In the past, when my symptoms started I would start popping AllerClear or whatever generic allergy medicine Costco carried...not kidding. But as I continue to pay more attention to what I consume daily, allergy medicine finally crossed my mind.
The truth is, antihistamines and decongestants are really a band aid solution for allergy symptoms. A way to get through the season without having the intensity of allergy symptoms. Unfortunately, they don’t help the immune system so they don’t get to the root of the problem.
Addressing allergies without medication
I wondered how I could manage the annoyance of sneezing and itchy throat without medication. So I did a little research.
What I learned...the best way to avoid allergy symptoms is to avoid allergens. Duh!
But seriously there are some easy lifestyle changes that can help you avoid allergens:
Clean regularly, vacuuming at least once a week
Leave your shoes at the door
Use allergen resistant covers for your mattress and pillow case
Replace furnace filters regularly
Keep your windows and doors closed, especially at night
Avoid spending time outdoors when pollen is highest (between 5 and 10 am)
Change your clothes and shower after spending time outdoors
Ban the use of artificial fragrance in your home (like in cleaning products, scented candles, and air fresheners)
I also learned that there may be a connection between what we eat and seasonal allergies.

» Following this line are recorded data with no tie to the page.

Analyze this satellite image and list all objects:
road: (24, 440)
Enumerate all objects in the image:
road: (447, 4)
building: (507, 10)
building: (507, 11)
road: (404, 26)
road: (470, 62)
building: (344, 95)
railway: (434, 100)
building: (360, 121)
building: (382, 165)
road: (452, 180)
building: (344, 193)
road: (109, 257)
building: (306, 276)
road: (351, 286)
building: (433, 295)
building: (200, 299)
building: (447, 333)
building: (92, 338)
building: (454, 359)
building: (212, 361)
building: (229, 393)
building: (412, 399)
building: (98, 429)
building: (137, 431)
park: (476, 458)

What we eat affects allergy symptoms
It makes sense to me…eating healthier makes our bodies, brains…and sinuses…healthier, right?
Turns out, people with Oral Allergy Syndrome (OAS) have increased allergy symptoms when they eat raw fruits and vegetables that have similar proteins to the pollen they are allergic to. The American Academy of Asthma, Allergy, and Immunology has more helpful information along with a table of what to avoid based on the kind of pollen you are allergic to.

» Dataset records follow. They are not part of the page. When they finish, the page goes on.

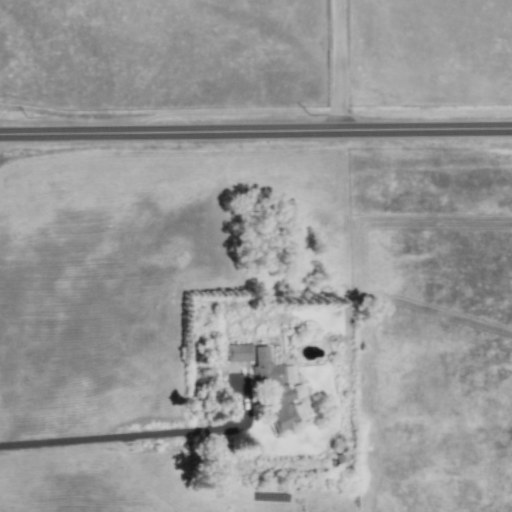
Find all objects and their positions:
road: (342, 65)
road: (256, 132)
building: (239, 353)
building: (280, 390)
road: (96, 437)
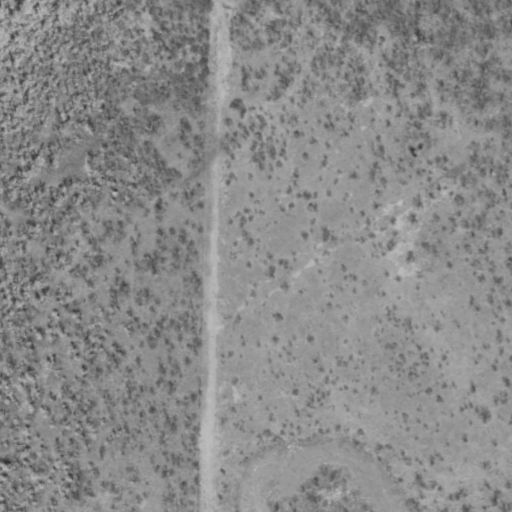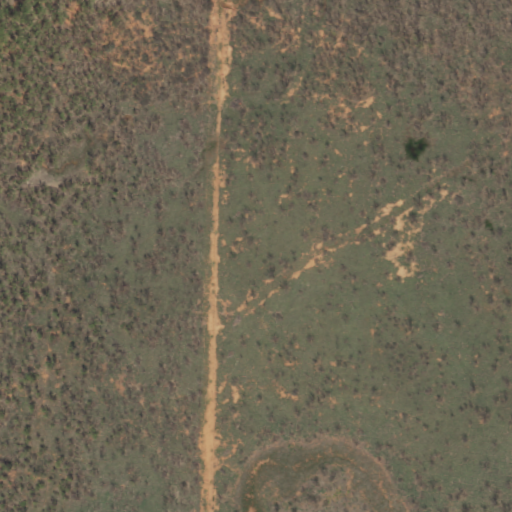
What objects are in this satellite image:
road: (228, 256)
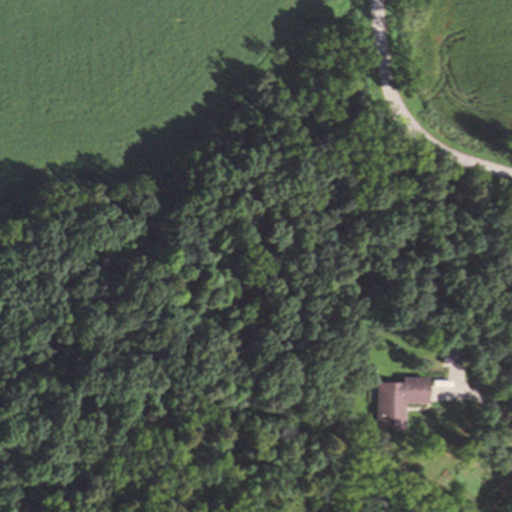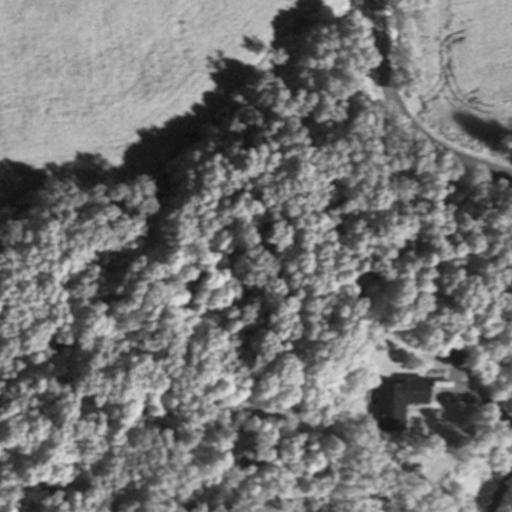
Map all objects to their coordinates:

Health experts also recommend eating a healthy diet. Also, there is evidence that eating foods high in specific vitamins, minerals, and probiotics might be helpful in reducing symptoms. These include Vitamin C and E, bioflavonoids, Omega-3s, and Magnesium.
What other “natural” allergy treatments are out there?
Beyond avoiding allergens and eating healthy, neti pots are also commonly recommended for managing seasonal allergies. Don’t forget to use sterile water and don’t use them every day. (Using a neti pot too frequently may cause a sinus infection due to removing some protective elements of the membranes of the nasal passage and sinuses.)
I also asked members of my Facebook group what they use to help with allergies. I got a lot of suggestions including:
Honey - local and manuka
Apple cider vinegar
Nettle leaf tea
Since I had local honey at home, that’s what I tried first. And it definitely works! It solved my scratchy throat within minutes!
I’ve also been trying to be more consistent with taking daily probiotics. So far my allergies have been pretty bearable, I might even say mild.
If they get bad enough I’ll probably eventually use my neti pot, but I’m not a fan of dripping warm saline water through my nasal cavity. This is definitely a last resort!
How are you managing your seasonal allergies? I’d love to see your suggestions in the comments.
And, if you don’t have allergies, please don’t rub it in!